4.7 Niet is gebleken dat verweerster de grenzen van de haar toekomende vrijheid, als advocaat van de wederpartij, heeft overschreden door het standpunt van haar cliënt in de verweerschriften te onderbouwen met de door hem aangedragen feiten. Voor de slotsom dat verweerster heeft geweten of heeft moeten weten dat sprake was van onjuiste feitelijke informatie, bestaat onvoldoende grond. Daartoe is van belang dat verweerster naar haar zeggen het standpunt van haar cliënt heeft verwoord, waar zij in beginsel op af mocht gaan. Wat de doorbetaling van woonlasten betreft geldt bovendien dat dergelijke informatie na verloop van tijd kan wijzigen, zeker in een echtscheidingsprocedure, en klaagster bovendien werd bijgestaan door een eigen advocaat die vermeende onjuiste standpunten van verweerster had kunnen en moeten weerleggen. De voorzitter is daarom van oordeel dat verweerster als advocaat van de wederpartij van klaagster voldoende zorgvuldig te werk is gegaan. Van enig tuchtrechtelijk verwijtbaar handelen is geen sprake.

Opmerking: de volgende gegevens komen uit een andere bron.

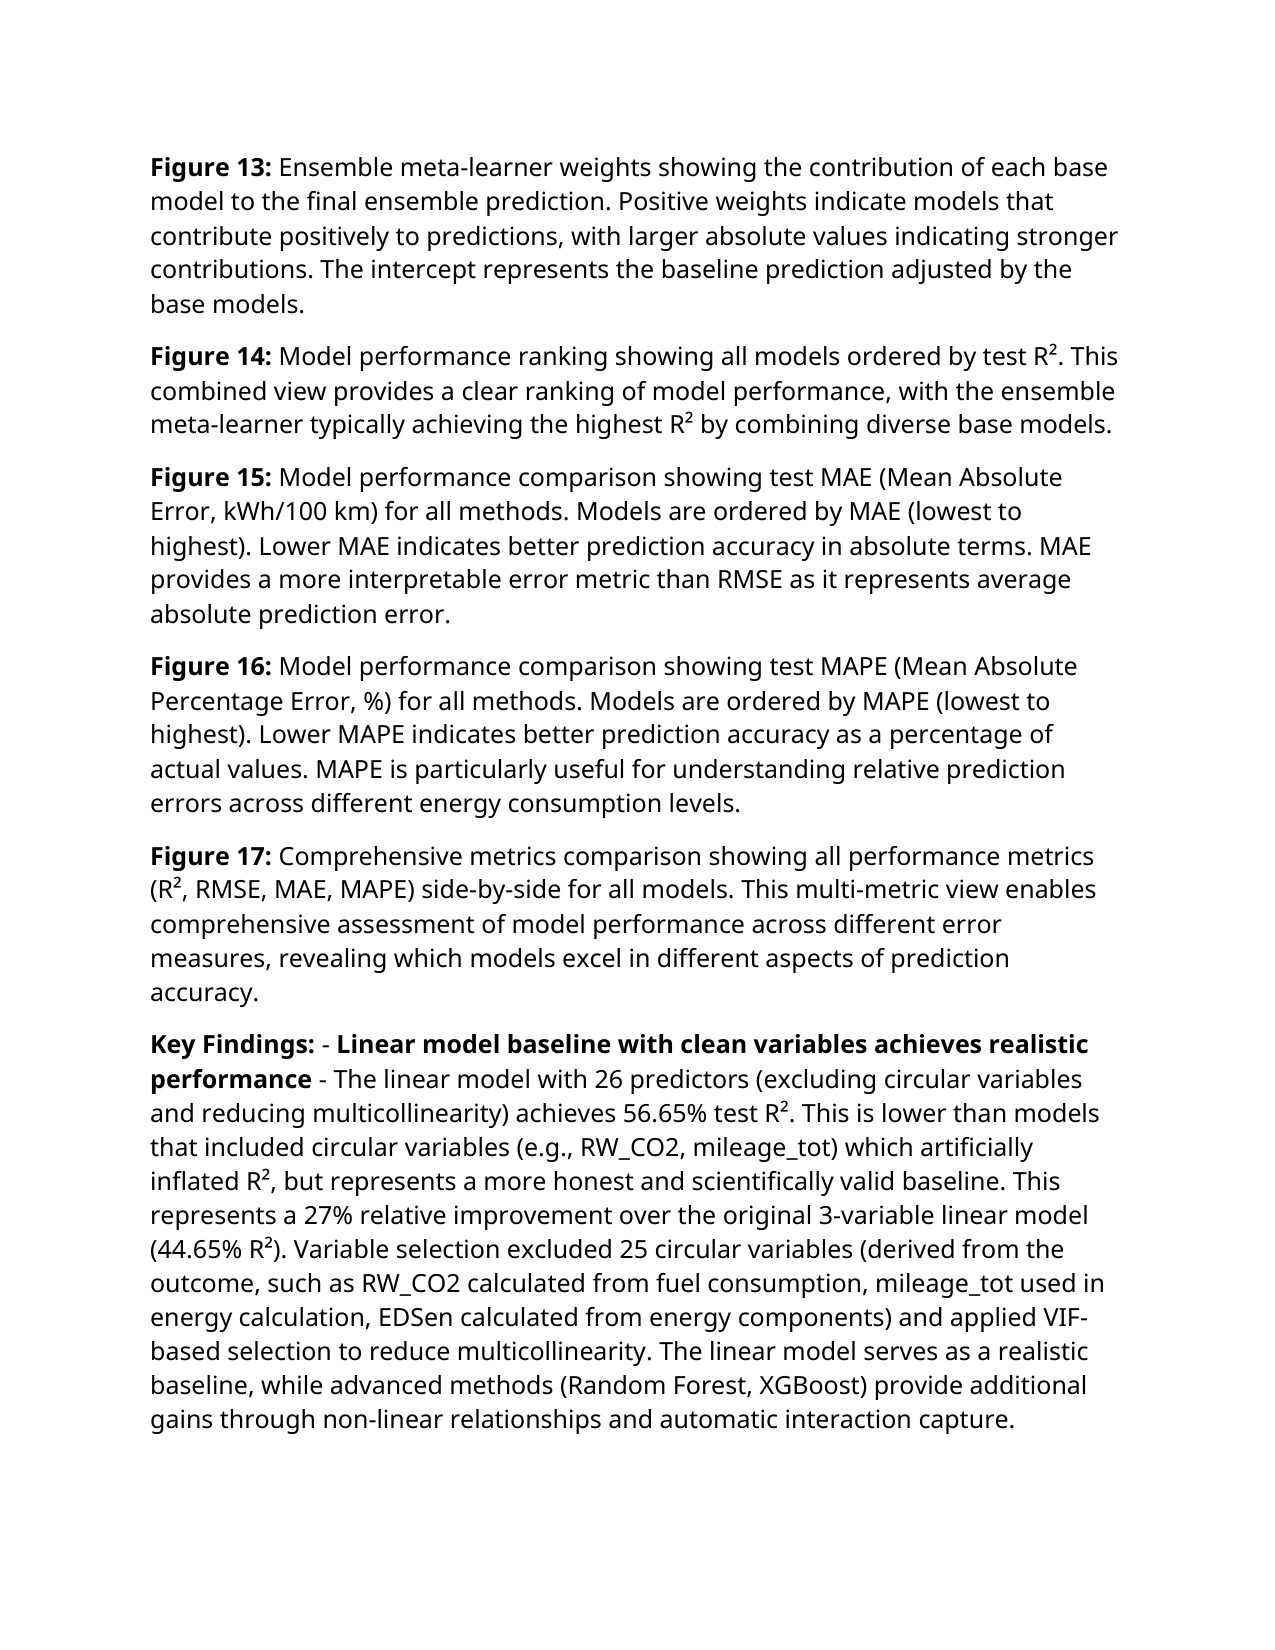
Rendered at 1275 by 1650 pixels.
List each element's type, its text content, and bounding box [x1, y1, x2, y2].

4.8 Gelet op het voorgaande acht de voorzitter beide klachtonderdelen kennelijk ongegrond.
BESLISSING
De voorzitter:
verklaart de klacht, met toepassing van artikel 46j Advocatenwet, kennelijk ongegrond.
Aldus beslist door mr. R.A. Steenbergen, plaatsvervangend voorzitter, met bijstand van mr. M.M. Goldhoorn als griffier op 27 februari 2017.